Health policy experts say that the state is effectively a test case that could motivate other Republican-led states to reverse their own programs.
But like in other states, Montana’s Medicaid expansion has been preserved in part because of strong Republican support in the state Legislature. One Republican state senator in favor of Medicaid expansion, Russ Tempel, said that it had increased behavioral health services in the state and was keeping the few hospitals in his rural district afloat.
Matt Regier, the Republican president of the Montana Senate, said that hospitals in the state had become too reliant on Medicaid, and that its expansion was “incentivizing people to not stand on their own two feet.”
“That’s the opposite of what a government safety net should be,” he said.

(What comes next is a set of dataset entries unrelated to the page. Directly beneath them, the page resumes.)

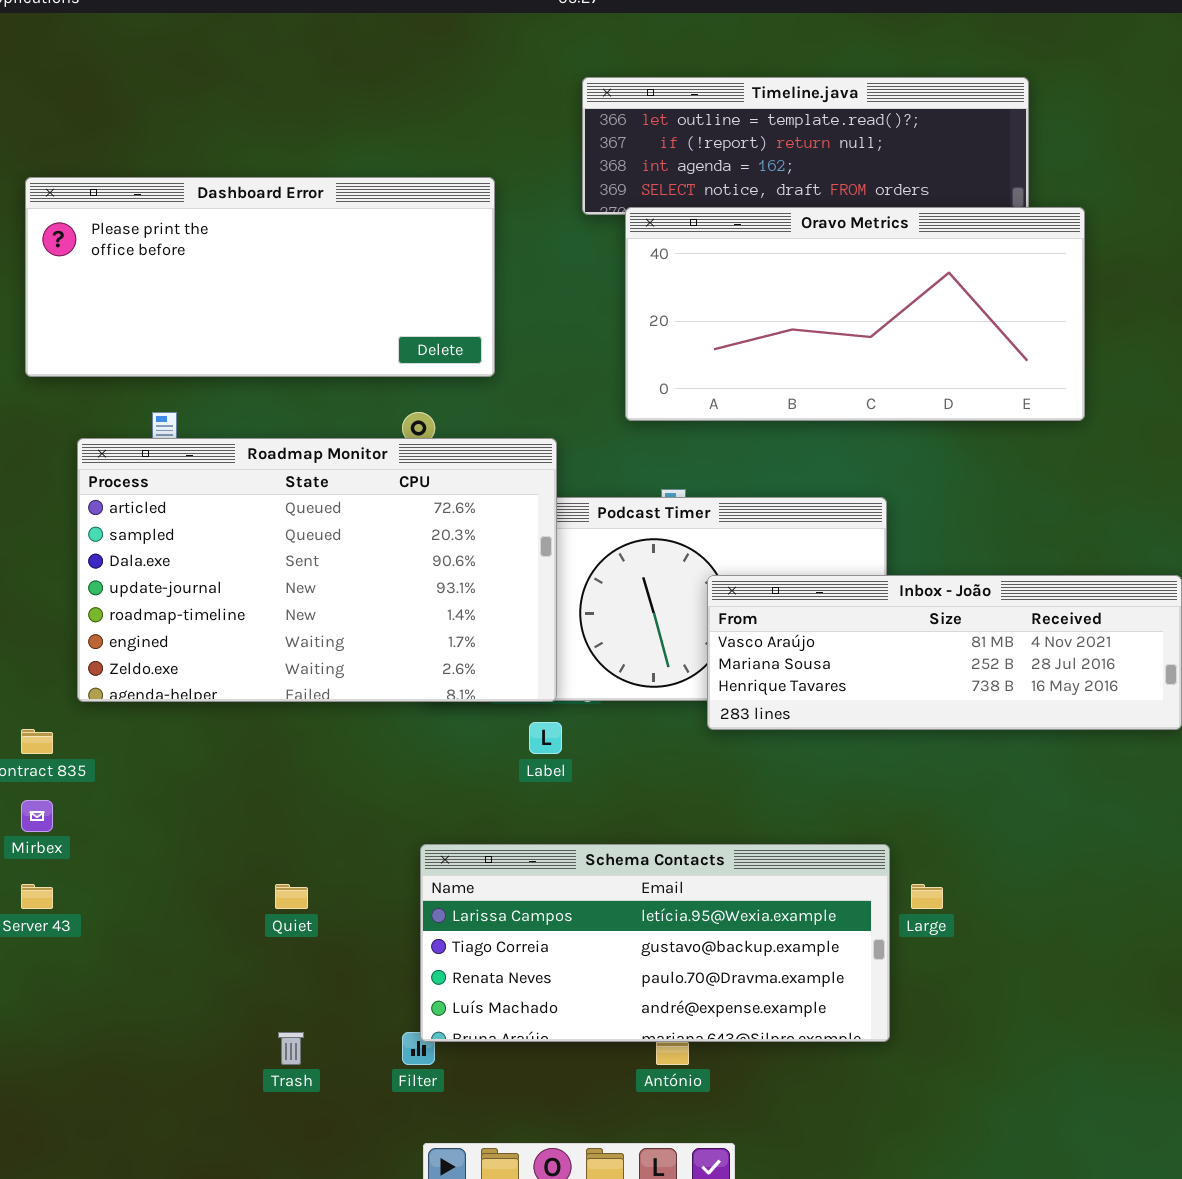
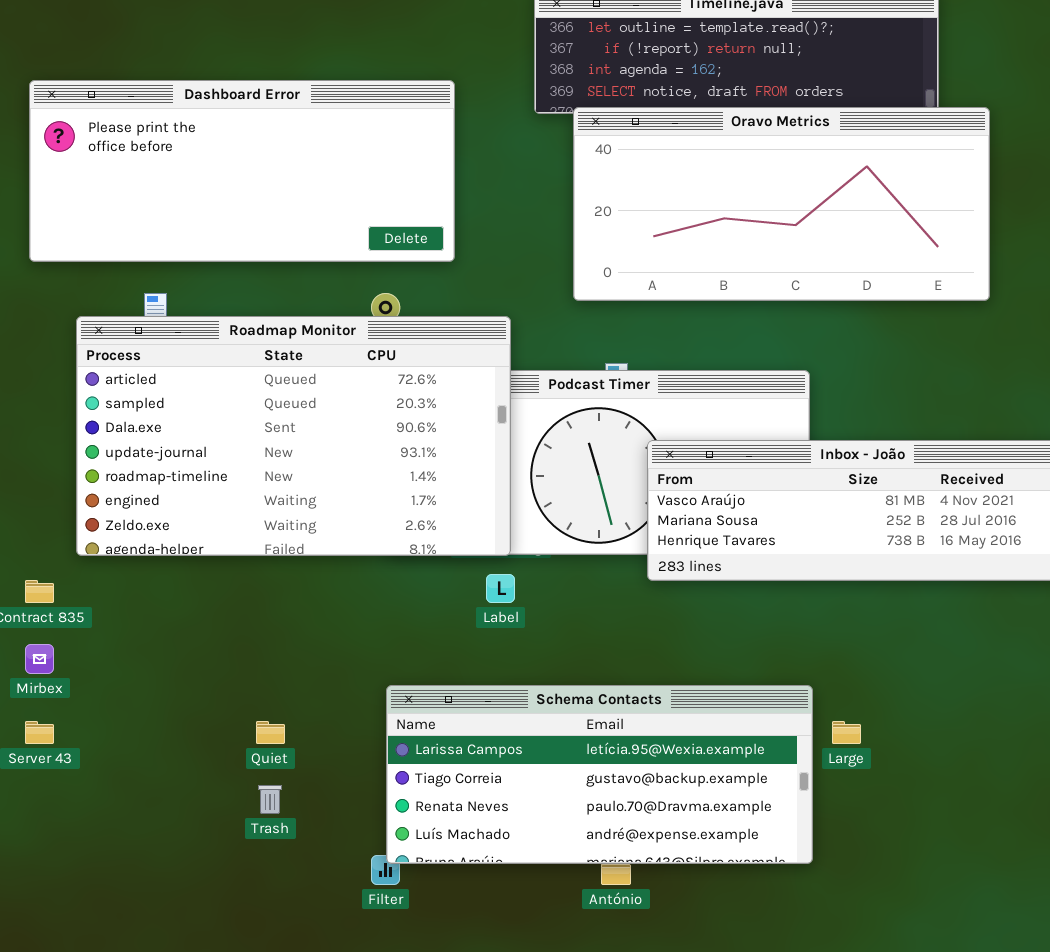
Trash: [278,1032,304,1065] -> [258,785,282,814], moved

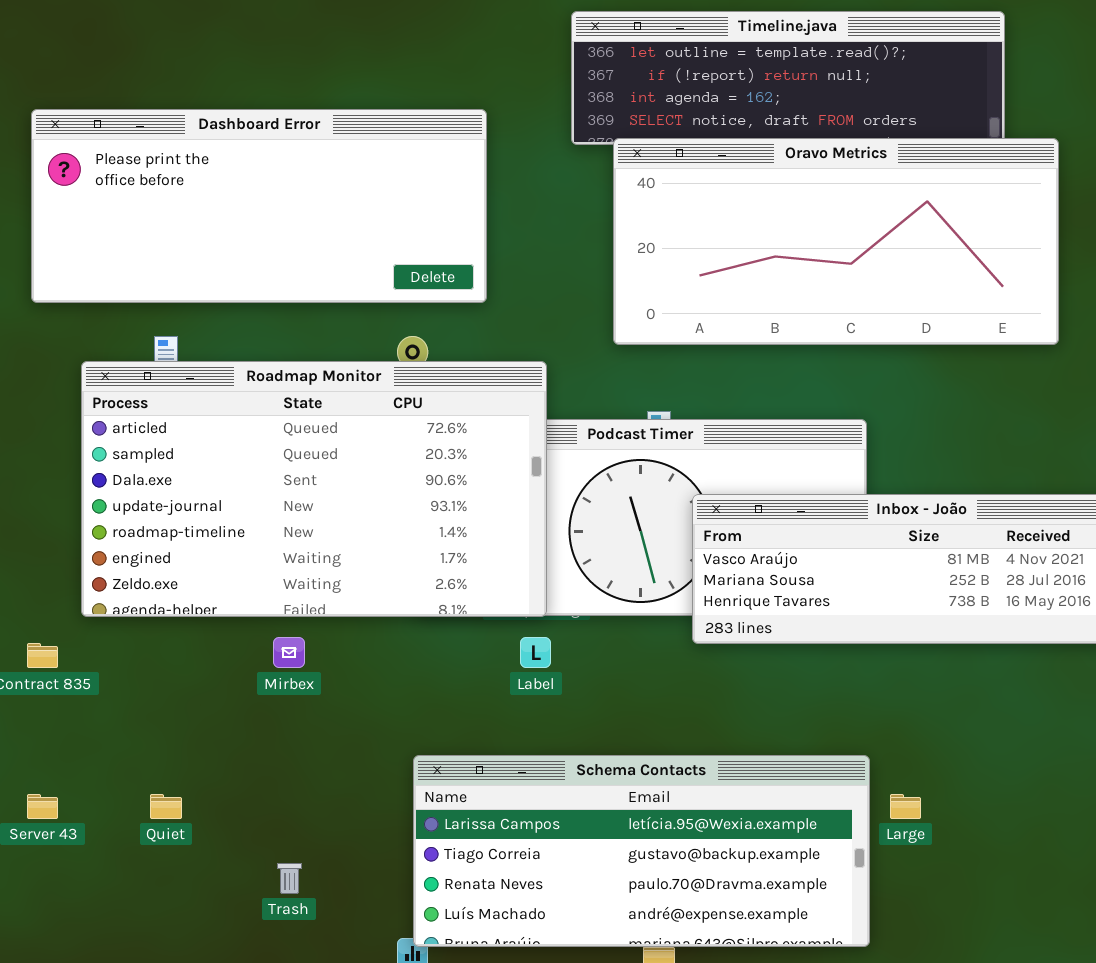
Mirbex: [25,644,54,674] -> [273,637,305,668], moved
Quiet: [256,721,285,744] -> [150,794,182,819], moved

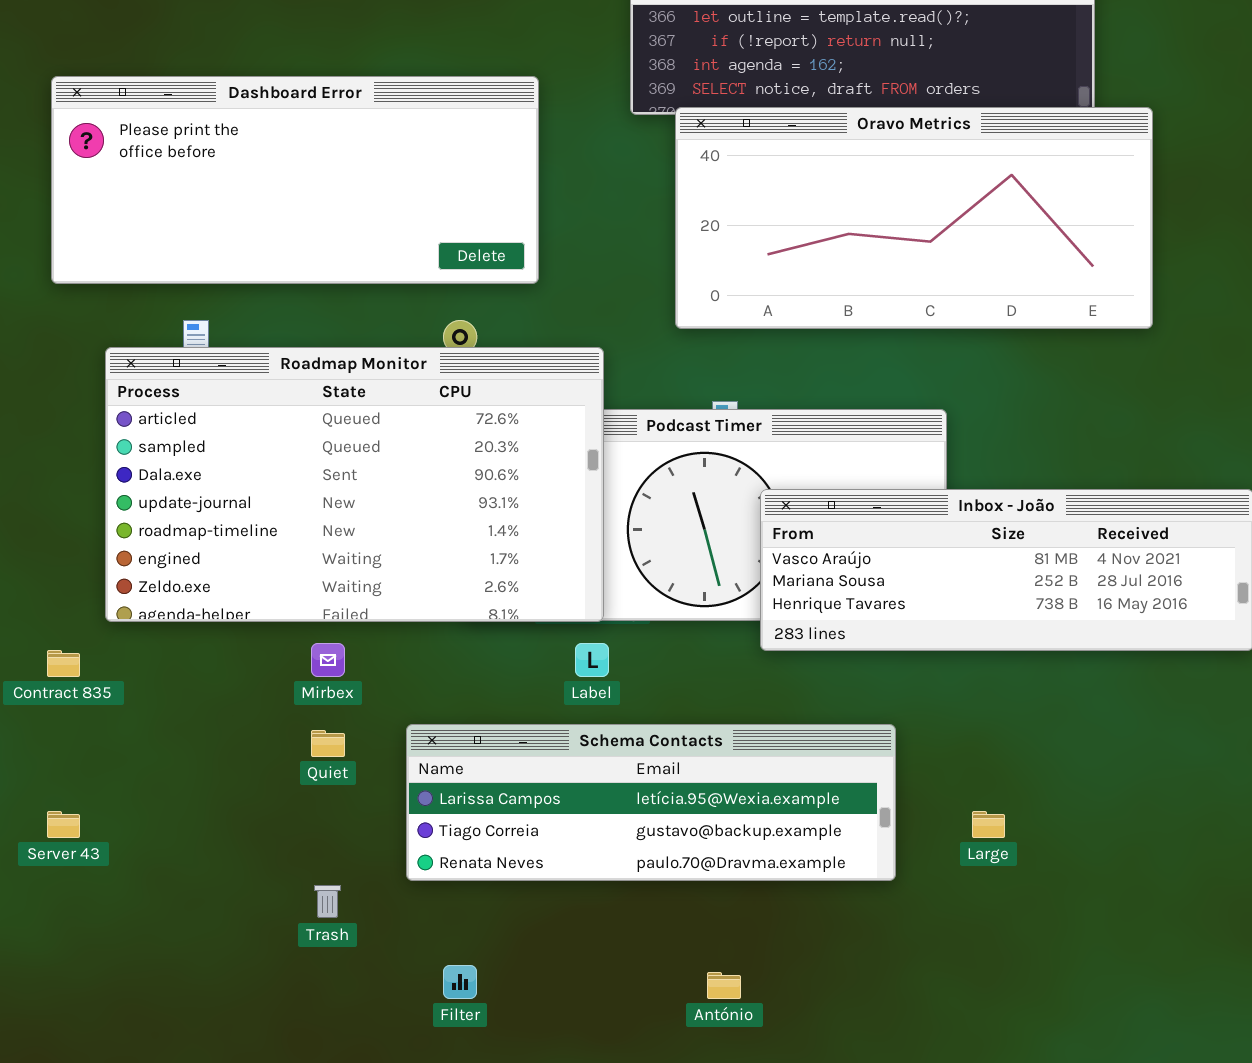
Schema Contacts: [413,755,870,947] -> [406,724,896,881], moved, resized
Quiet: [150,794,182,819] -> [311,730,345,757], moved

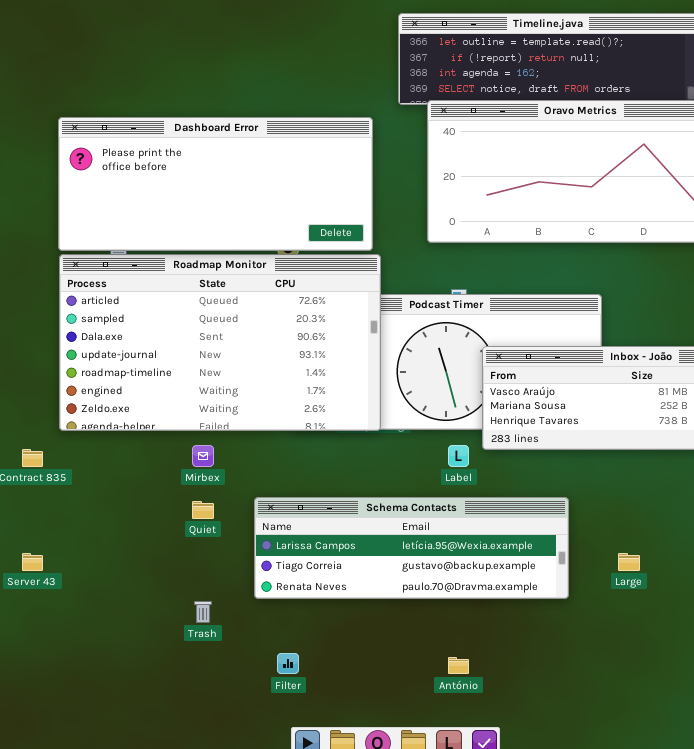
Dashboard Error: [51,76,539,284] -> [58,117,373,251], moved
Label: [575,643,609,677] -> [448,445,469,467], moved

In Illinois, another state with a trigger law, roughly a quarter of the state’s Medicaid program is part of the expansion population, and the state’s uninsured rate dropped by 44 percent after the expansion took effect, said Alex Gough, a spokesman for Gov. JB Pritzker, a Democrat. The state receives more than $7 billion for that group, Mr. Gough added.
“Threats to coverage would spell catastrophe,” he said. He added that eliminating the Medicaid expansion “would cause major disruption to the state’s health care infrastructure that relies on Medicaid funding and, ultimately, its economy.”
Democratic legislators in Virginia are trying to protect Medicaid by getting rid of the trigger provision. State officials are also girding for a new wave of enrollment from laid-off federal workers.
“I’m not confident Virginia would be able to provide full coverage” with drastically lower federal funding, said Ghazala Hashmi, a Democratic state senator who has proposed a new committee to study the issue. “That is not a burden a state budget could bear.”